Ad aiutare Google e poi tutte le aziende che hanno fornito “hard disk in the sky”, come Steve Jobs una volta chiamò in modo denigratorio i servizi di cloud in concorrenza con quelli (all’epoca piuttosto scalcinati) di Apple, è stato il rapido abbassamento di prezzo delle memorie di massa. Favorito anche dalle scelte di Google e Amazon di utilizzare batterie di dischi rigidi consumer facendo affidamento sull’estrema ridondanza consentita dalla natura stessa del cloud per compensare la scarsa qualità (e i prezzi molto più contenuti che per i dischi professionali).
Parlando di prezzi: se nel 1956 il costo di megabyte era di circa 10mila dollari, e nel 1966 era già sceso a 1004 dollari. Nel 1986 il costo era sceso sotto i 25 dollari a megabyte, per diventare 20 centesimi a megabyte nel 1996, 0,0002 centesimi nel 2006 per arrivare agli attuali 0,000028 centesimi di oggi. In sessant’anni una riduzione di più di 328 milioni di volte. Frutto non solo di una accelerazione della tecnologia superiore a quella, ad esempio, che domina il settore dei processori, ma anche di una forte concentrazione nel mercato, passato da 18 a solo tre grandi produttori di memorie di massa: Seagate (che ha comprato tra gli altri Maxtor e la divisione dischi rigidi di Samsung), Western Digital (che ha la divisione dischi rigidi di Hitachi e SanDisk) e Toshiba (che ha comprato l’unità di Fujitsu). Pochi grandi produttori, stimolati anche dalla crescita delle unità di memoria allo stato solido (SSD) hanno trasformato i dischi rigidi in semi-commodity, con margini estremamente risicati.

## Consegna A
Trascrivi dal brano sulle memorie di massa il passo da "Ad aiutare Google" a "i dischi professionali).".
## Consegna B
Prosegui il brano sulle memorie di massa dopo l'ultima frase riportata.

## Dati forniti

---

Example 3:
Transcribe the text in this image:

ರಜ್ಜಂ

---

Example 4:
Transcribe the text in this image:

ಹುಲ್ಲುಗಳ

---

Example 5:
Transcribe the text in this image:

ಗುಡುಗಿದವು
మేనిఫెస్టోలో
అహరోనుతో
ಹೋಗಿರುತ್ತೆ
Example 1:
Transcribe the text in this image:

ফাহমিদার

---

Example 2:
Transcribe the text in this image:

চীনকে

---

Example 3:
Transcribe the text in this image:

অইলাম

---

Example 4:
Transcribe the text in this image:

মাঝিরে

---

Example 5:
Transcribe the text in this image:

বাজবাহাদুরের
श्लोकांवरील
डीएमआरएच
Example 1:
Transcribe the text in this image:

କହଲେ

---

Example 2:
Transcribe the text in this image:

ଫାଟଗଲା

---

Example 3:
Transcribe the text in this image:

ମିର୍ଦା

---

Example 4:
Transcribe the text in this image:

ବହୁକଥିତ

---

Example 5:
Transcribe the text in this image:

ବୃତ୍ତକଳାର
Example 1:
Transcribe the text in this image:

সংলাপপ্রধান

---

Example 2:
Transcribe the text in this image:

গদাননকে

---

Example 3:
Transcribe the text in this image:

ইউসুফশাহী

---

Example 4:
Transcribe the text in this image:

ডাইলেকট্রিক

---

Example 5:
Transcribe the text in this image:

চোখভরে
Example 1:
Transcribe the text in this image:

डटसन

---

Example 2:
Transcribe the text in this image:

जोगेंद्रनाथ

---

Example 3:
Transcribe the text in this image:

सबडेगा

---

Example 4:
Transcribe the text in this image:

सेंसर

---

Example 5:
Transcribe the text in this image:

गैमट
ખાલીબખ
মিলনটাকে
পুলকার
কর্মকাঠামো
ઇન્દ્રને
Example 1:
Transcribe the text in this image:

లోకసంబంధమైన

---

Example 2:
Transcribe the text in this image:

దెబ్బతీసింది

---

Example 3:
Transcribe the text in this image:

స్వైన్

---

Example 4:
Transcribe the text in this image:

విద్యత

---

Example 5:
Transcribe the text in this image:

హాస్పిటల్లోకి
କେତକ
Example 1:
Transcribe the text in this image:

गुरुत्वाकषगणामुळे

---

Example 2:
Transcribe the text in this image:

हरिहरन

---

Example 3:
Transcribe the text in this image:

## Spazio risposta A
Ad aiutare Google e poi tutte le aziende che hanno fornito “hard disk in the sky”, come Steve Jobs una volta chiamò in modo denigratorio i servizi di cloud in concorrenza con quelli (all’epoca piuttosto scalcinati) di Apple, è stato il rapido abbassamento di prezzo delle memorie di massa. Favorito anche dalle scelte di Google e Amazon di utilizzare batterie di dischi rigidi consumer facendo affidamento sull’estrema ridondanza consentita dalla natura stessa del cloud per compensare la scarsa qualità (e i prezzi molto più contenuti che per i dischi professionali).

## Spazio risposta B
Tuttavia, il gioco è cambiato. Adesso la seconda guerra del cloud, peraltro appena iniziata, è basata sulle funzionalità. I grandi delle nuvole, per cercare di diversificare un’offerta altrimenti interscambiabile e condannata a diventare a costo zero (per essere sovvenzionata da servizi di pubblicità e dagli investimenti temporanei dei venture capitalist).
Funzionalità che Amazon Web Services (AWS), l’attuale leader di mercato per l’offerta di cloud, ha deciso di incrementare ad esempio con una serie di acquisizioni, a partire dall’italiana Nice. L’azienda di Asti ha due prodotti, l’EnginFrame e il Desktop Cloud Visualization, che Amazon vuole per dare funzionalità innovative ai clienti del suo cloud.
Secondo la società di ricerche di mercato Pacific Crest, «nel 2016 lo scontro tra giganti del cloud avverrà sulle funzionalità e non più sui prezzi, come è stato nel 2014».
Microsoft e Google seguono da vicino, con innovazioni sulla gestione e le funzionalità di base, mentre ad esempio Ibm spinge su due fronti: da un lato l’alleanza con VMware, divisione di Emc leader assoluto nel mercato della virtualizzazione, e dall’altro con Apple, della quale utilizza il nuovo linguaggio di programmazione open source, Swift, per cercare di mandare definitivamente in soffitta Java, oggi di proprietà di Oracle.